Véronique Claveau is a Canadian actress and sketch comedian from Quebec, most noted for her role as Céline Dion in the Canadian production of the stage musical Titanique.

==Career==
A contestant in the 2004 edition of the singing competition series Star Académie, she first became more widely known as a musical comedian, appearing for several years in the annual Revue et corrigée shows at Montreal's Théâtre du Rideau Vert, where she first established her skills as a Dion impressionist. She later joined the cast of Ici Radio-Canada Télé's annual New Year's Eve Bye Bye specials in 2014. She also had a number of roles in musical theatre, including as Amber Von Tussle in a production of Hairspray and Miss Farrell in Annie.

She has also done dubbing work, including the voice of Anna in the French translations of the Frozen films.

In 2022 she competed in the second season of Chanteurs masqués, the Quebec version of the international The Masked Singer franchise, as the "Queen of the Day and the Night", winning the season.

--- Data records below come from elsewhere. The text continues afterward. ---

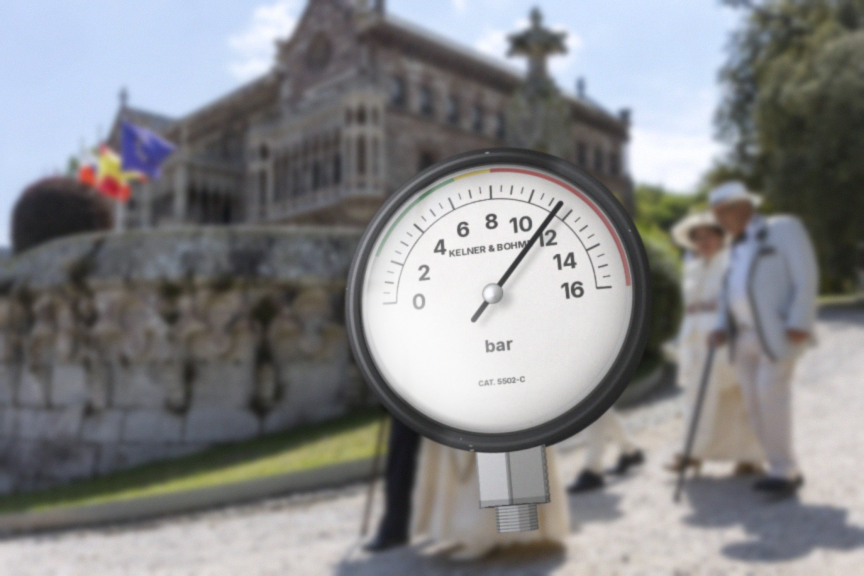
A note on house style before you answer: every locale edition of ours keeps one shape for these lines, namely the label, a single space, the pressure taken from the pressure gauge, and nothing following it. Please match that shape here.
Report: 11.5 bar
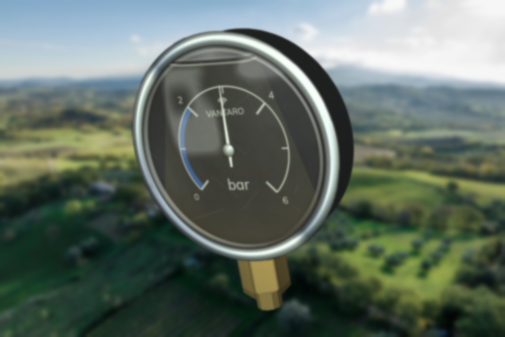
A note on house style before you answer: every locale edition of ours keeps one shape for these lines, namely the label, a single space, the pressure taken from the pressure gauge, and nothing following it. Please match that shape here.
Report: 3 bar
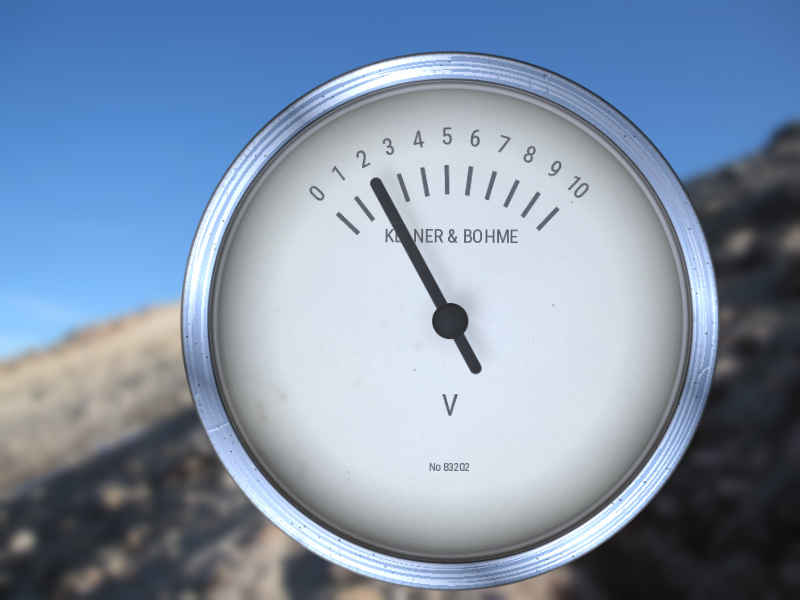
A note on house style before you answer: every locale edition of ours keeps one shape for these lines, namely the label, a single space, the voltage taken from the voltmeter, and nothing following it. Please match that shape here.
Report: 2 V
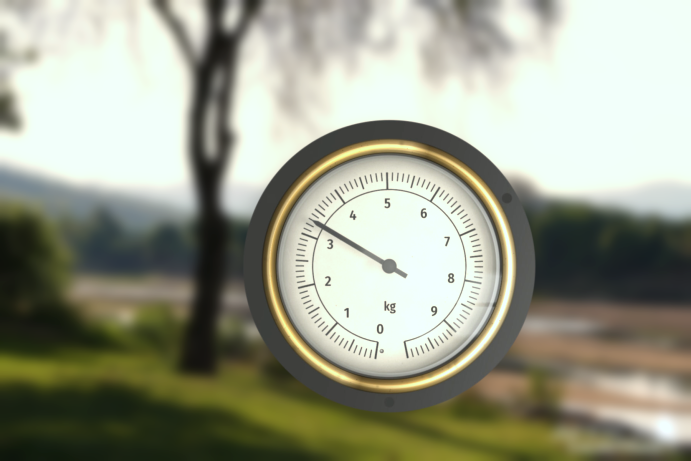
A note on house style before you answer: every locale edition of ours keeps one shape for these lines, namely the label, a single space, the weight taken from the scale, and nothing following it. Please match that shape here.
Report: 3.3 kg
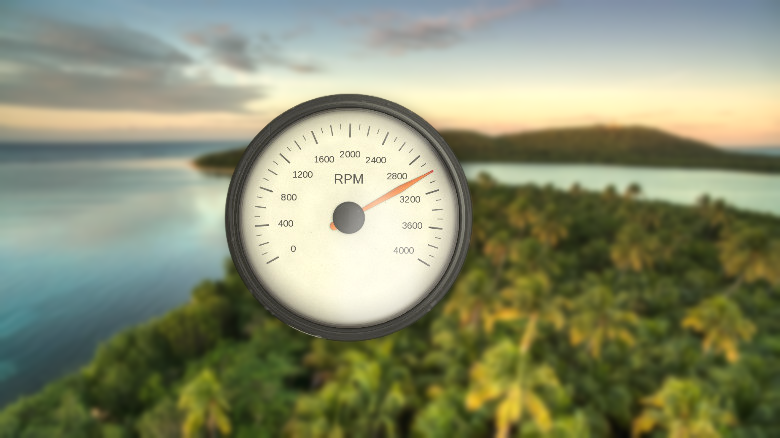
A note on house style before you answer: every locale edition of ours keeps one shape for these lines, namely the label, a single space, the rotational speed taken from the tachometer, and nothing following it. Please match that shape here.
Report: 3000 rpm
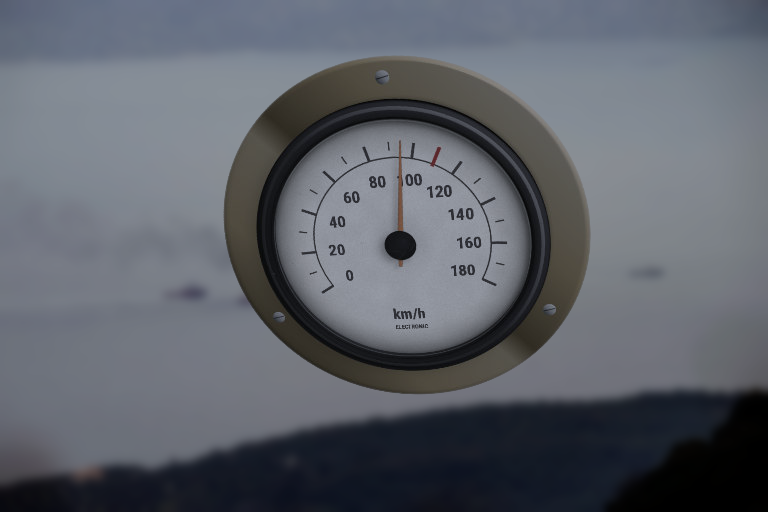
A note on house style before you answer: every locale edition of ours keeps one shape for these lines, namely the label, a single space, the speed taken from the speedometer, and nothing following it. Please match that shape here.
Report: 95 km/h
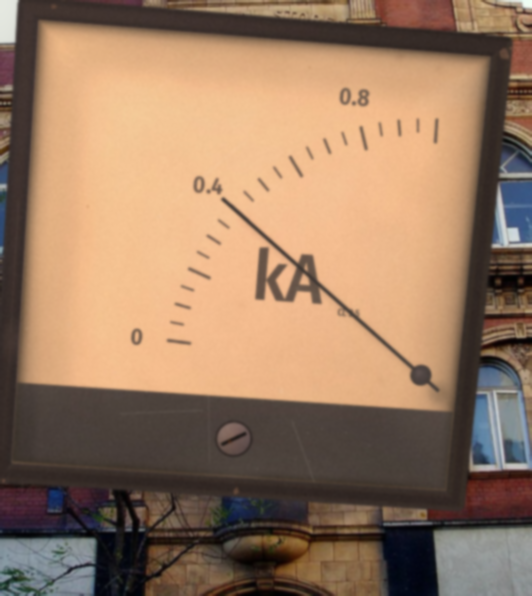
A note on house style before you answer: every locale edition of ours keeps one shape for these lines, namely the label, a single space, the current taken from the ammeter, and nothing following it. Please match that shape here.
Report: 0.4 kA
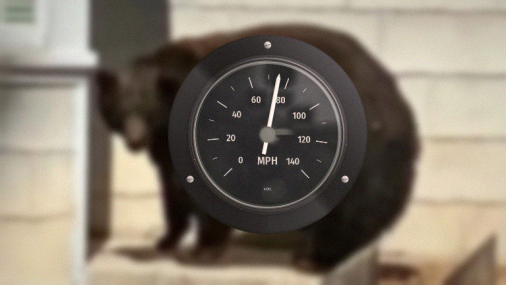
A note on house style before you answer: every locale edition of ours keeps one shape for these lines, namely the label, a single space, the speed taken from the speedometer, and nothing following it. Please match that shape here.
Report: 75 mph
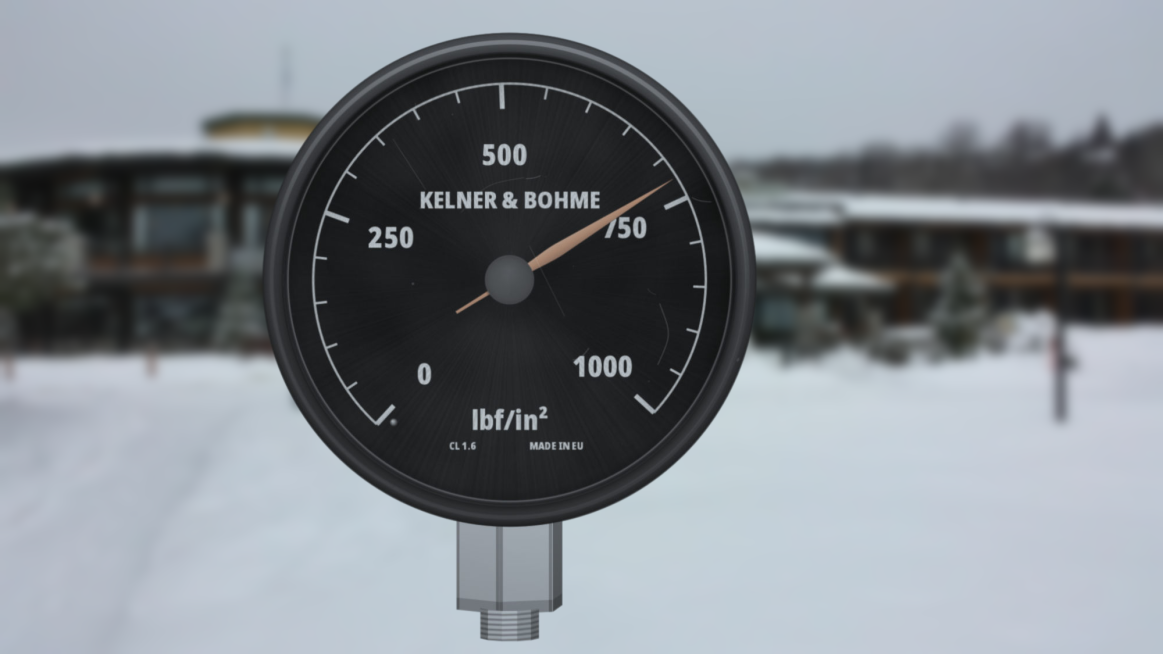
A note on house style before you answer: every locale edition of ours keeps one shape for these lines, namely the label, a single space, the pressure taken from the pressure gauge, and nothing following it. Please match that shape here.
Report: 725 psi
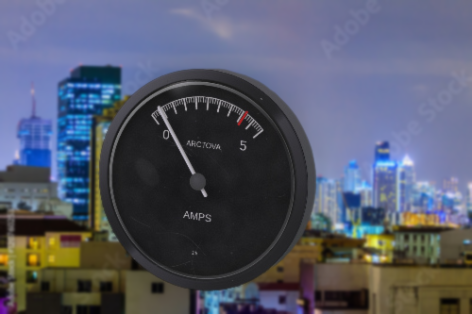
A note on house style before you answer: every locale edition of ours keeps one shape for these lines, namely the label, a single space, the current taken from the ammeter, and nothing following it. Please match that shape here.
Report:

In 2024 she debuted in Titanique, performing the role both in the show's Montreal run at the Segal Centre for Performing Arts, and its Toronto engagement at the CAA Theatre.

==Personal life==
She is in a relationship with Bryan Audet, a singer and broadcaster who competed in a later edition of Star Académie. In 2022 the couple became cohosts of C'est plus qu'un jardin, a documentary television series about gardening, for Unis.